• [PROBLEM TO SOLVE] Produce an exact transcription of the listing below, omitting the pictures.

• [GIVEN RECORDS]
+ + +

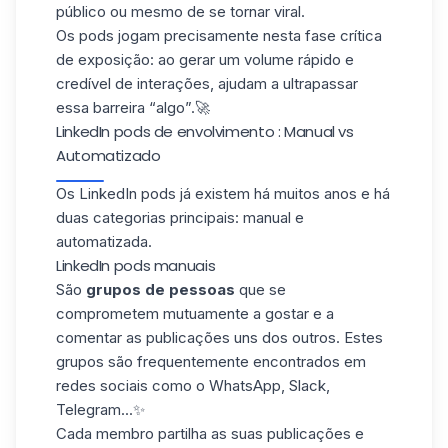
público ou mesmo de se tornar viral.
Os pods jogam precisamente nesta
fase crítica
de exposição
: ao gerar um volume rápido e
credível de interações, ajudam a ultrapassar
essa barreira “algo”.🚀
LinkedIn pods de envolvimento : Manual vs
Automatizado
Os LinkedIn pods já existem há muitos anos e há
duas categorias principais:
manual e
automatizada.
LinkedIn pods manuais
São
grupos de pessoas
que se
comprometem mutuamente a gostar e a
comentar as publicações uns dos outros. Estes
grupos são frequentemente encontrados em
redes sociais como o WhatsApp, Slack,
Telegram...✨
Cada membro partilha as suas publicações e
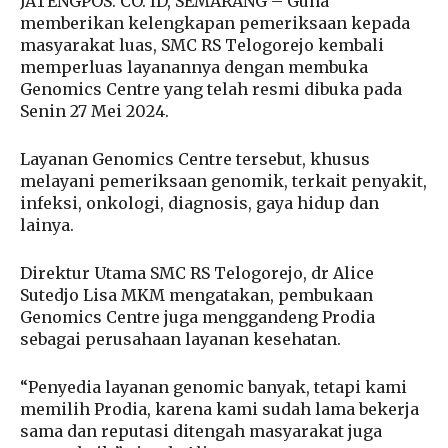
JATENGPOS. CO. ID, SEMARANG – Guna
memberikan kelengkapan pemeriksaan kepada
masyarakat luas, SMC RS Telogorejo kembali
memperluas layanannya dengan membuka
Genomics Centre yang telah resmi dibuka pada
Senin 27 Mei 2024.
Layanan Genomics Centre tersebut, khusus
melayani pemeriksaan genomik, terkait penyakit,
infeksi, onkologi, diagnosis, gaya hidup dan
lainya.
Direktur Utama SMC RS Telogorejo, dr Alice
Sutedjo Lisa MKM mengatakan, pembukaan
Genomics Centre juga menggandeng Prodia
sebagai perusahaan layanan kesehatan.
“Penyedia layanan genomic banyak, tetapi kami
memilih Prodia, karena kami sudah lama bekerja
sama dan reputasi ditengah masyarakat juga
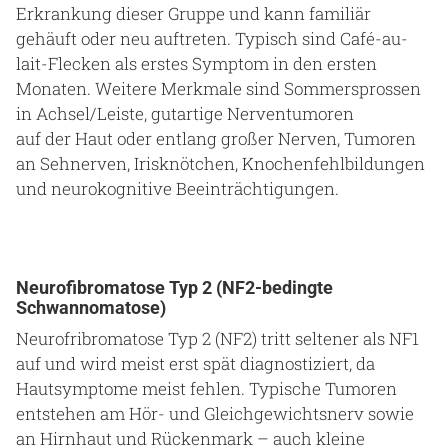
Erkrankung dieser Gruppe und kann familiär
gehäuft oder neu auftreten. Typisch sind Café-au-
lait-Flecken als erstes Symptom in den ersten
Monaten. Weitere Merkmale sind Sommersprossen
in Achsel/Leiste, gutartige Nerventumoren
auf der Haut oder entlang großer Nerven, Tumoren
an Sehnerven, Irisknötchen, Knochenfehlbildungen
und neurokognitive Beeinträchtigungen.
Neurofibromatose Typ 2 (NF2-bedingte
Schwannomatose)
Neurofribromatose Typ 2 (NF2) tritt seltener als NF1
auf und wird meist erst spät diagnostiziert, da
Hautsymptome meist fehlen. Typische Tumoren
entstehen am Hör- und Gleichgewichtsnerv sowie
an Hirnhaut und Rückenmark – auch kleine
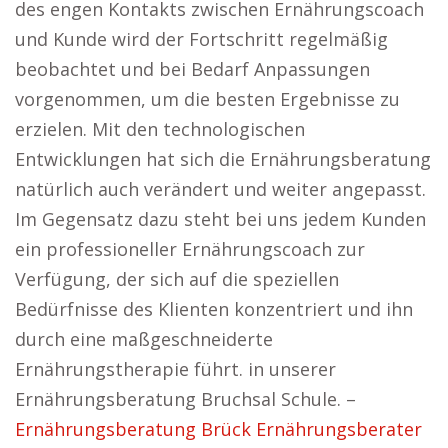
des engen Kontakts zwischen Ernährungscoach
und Kunde wird der Fortschritt regelmäßig
beobachtet und bei Bedarf Anpassungen
vorgenommen, um die besten Ergebnisse zu
erzielen. Mit den technologischen
Entwicklungen hat sich die Ernährungsberatung
natürlich auch verändert und weiter angepasst.
Im Gegensatz dazu steht bei uns jedem Kunden
ein professioneller Ernährungscoach zur
Verfügung, der sich auf die speziellen
Bedürfnisse des Klienten konzentriert und ihn
durch eine maßgeschneiderte
Ernährungstherapie führt. in unserer
Ernährungsberatung Bruchsal Schule. –
Ernährungsberatung Brück Ernährungsberater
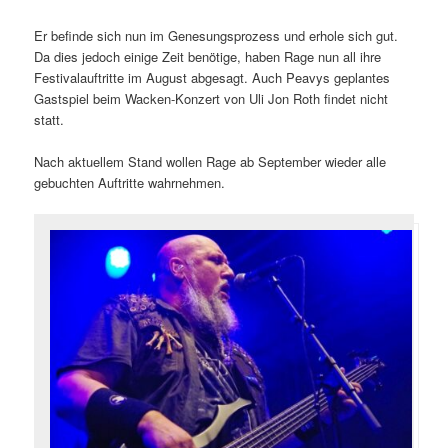
Er befinde sich nun im Genesungsprozess und erhole sich gut.
Da dies jedoch einige Zeit benötige, haben Rage nun all ihre
Festivalauftritte im August abgesagt. Auch Peavys geplantes
Gastspiel beim Wacken-Konzert von Uli Jon Roth findet nicht
statt.
Nach aktuellem Stand wollen Rage ab September wieder alle
gebuchten Auftritte wahrnehmen.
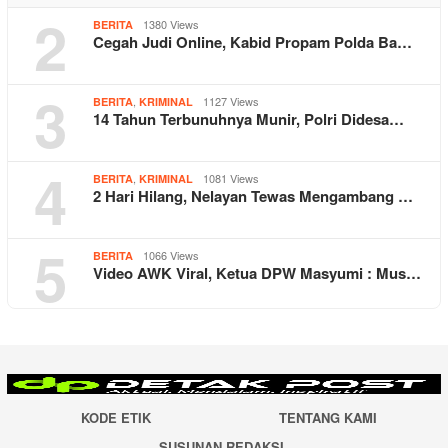
2
1380 Views
BERITA
Cegah Judi Online, Kabid Propam Polda Ba…
3
,
1127 Views
BERITA
KRIMINAL
14 Tahun Terbunuhnya Munir, Polri Didesa…
4
,
1081 Views
BERITA
KRIMINAL
2 Hari Hilang, Nelayan Tewas Mengambang …
5
1066 Views
BERITA
Video AWK Viral, Ketua DPW Masyumi : Mus…
KODE ETIK
TENTANG KAMI
SUSUNAN REDAKSI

+ + +

• [RESPONSE BELOW]
público ou mesmo de se tornar viral.
Os pods jogam precisamente nesta
fase crítica
de exposição
: ao gerar um volume rápido e
credível de interações, ajudam a ultrapassar
essa barreira “algo”.🚀
LinkedIn pods de envolvimento : Manual vs
Automatizado
Os LinkedIn pods já existem há muitos anos e há
duas categorias principais:
manual e
automatizada.
LinkedIn pods manuais
São
grupos de pessoas
que se
comprometem mutuamente a gostar e a
comentar as publicações uns dos outros. Estes
grupos são frequentemente encontrados em
redes sociais como o WhatsApp, Slack,
Telegram...✨
Cada membro partilha as suas publicações e
JATENGPOS. CO. ID, SEMARANG – Guna
memberikan kelengkapan pemeriksaan kepada
masyarakat luas, SMC RS Telogorejo kembali
memperluas layanannya dengan membuka
Genomics Centre yang telah resmi dibuka pada
Senin 27 Mei 2024.
Layanan Genomics Centre tersebut, khusus
melayani pemeriksaan genomik, terkait penyakit,
infeksi, onkologi, diagnosis, gaya hidup dan
lainya.
Direktur Utama SMC RS Telogorejo, dr Alice
Sutedjo Lisa MKM mengatakan, pembukaan
Genomics Centre juga menggandeng Prodia
sebagai perusahaan layanan kesehatan.
“Penyedia layanan genomic banyak, tetapi kami
memilih Prodia, karena kami sudah lama bekerja
sama dan reputasi ditengah masyarakat juga
Erkrankung dieser Gruppe und kann familiär
gehäuft oder neu auftreten. Typisch sind Café-au-
lait-Flecken als erstes Symptom in den ersten
Monaten. Weitere Merkmale sind Sommersprossen
in Achsel/Leiste, gutartige Nerventumoren
auf der Haut oder entlang großer Nerven, Tumoren
an Sehnerven, Irisknötchen, Knochenfehlbildungen
und neurokognitive Beeinträchtigungen.
Neurofibromatose Typ 2 (NF2-bedingte
Schwannomatose)
Neurofribromatose Typ 2 (NF2) tritt seltener als NF1
auf und wird meist erst spät diagnostiziert, da
Hautsymptome meist fehlen. Typische Tumoren
entstehen am Hör- und Gleichgewichtsnerv sowie
an Hirnhaut und Rückenmark – auch kleine
des engen Kontakts zwischen Ernährungscoach
und Kunde wird der Fortschritt regelmäßig
beobachtet und bei Bedarf Anpassungen
vorgenommen, um die besten Ergebnisse zu
erzielen. Mit den technologischen
Entwicklungen hat sich die Ernährungsberatung
natürlich auch verändert und weiter angepasst.
Im Gegensatz dazu steht bei uns jedem Kunden
ein professioneller Ernährungscoach zur
Verfügung, der sich auf die speziellen
Bedürfnisse des Klienten konzentriert und ihn
durch eine maßgeschneiderte
Ernährungstherapie führt. in unserer
Ernährungsberatung Bruchsal Schule. –
Ernährungsberatung Brück Ernährungsberater
Er befinde sich nun im Genesungsprozess und erhole sich gut.
Da dies jedoch einige Zeit benötige, haben Rage nun all ihre
Festivalauftritte im August abgesagt. Auch Peavys geplantes
Gastspiel beim Wacken-Konzert von Uli Jon Roth findet nicht
statt.
Nach aktuellem Stand wollen Rage ab September wieder alle
gebuchten Auftritte wahrnehmen.
2
1380 Views
BERITA
Cegah Judi Online, Kabid Propam Polda Ba…
3
,
1127 Views
BERITA
KRIMINAL
14 Tahun Terbunuhnya Munir, Polri Didesa…
4
,
1081 Views
BERITA
KRIMINAL
2 Hari Hilang, Nelayan Tewas Mengambang …
5
1066 Views
BERITA
Video AWK Viral, Ketua DPW Masyumi : Mus…
KODE ETIK
TENTANG KAMI
SUSUNAN REDAKSI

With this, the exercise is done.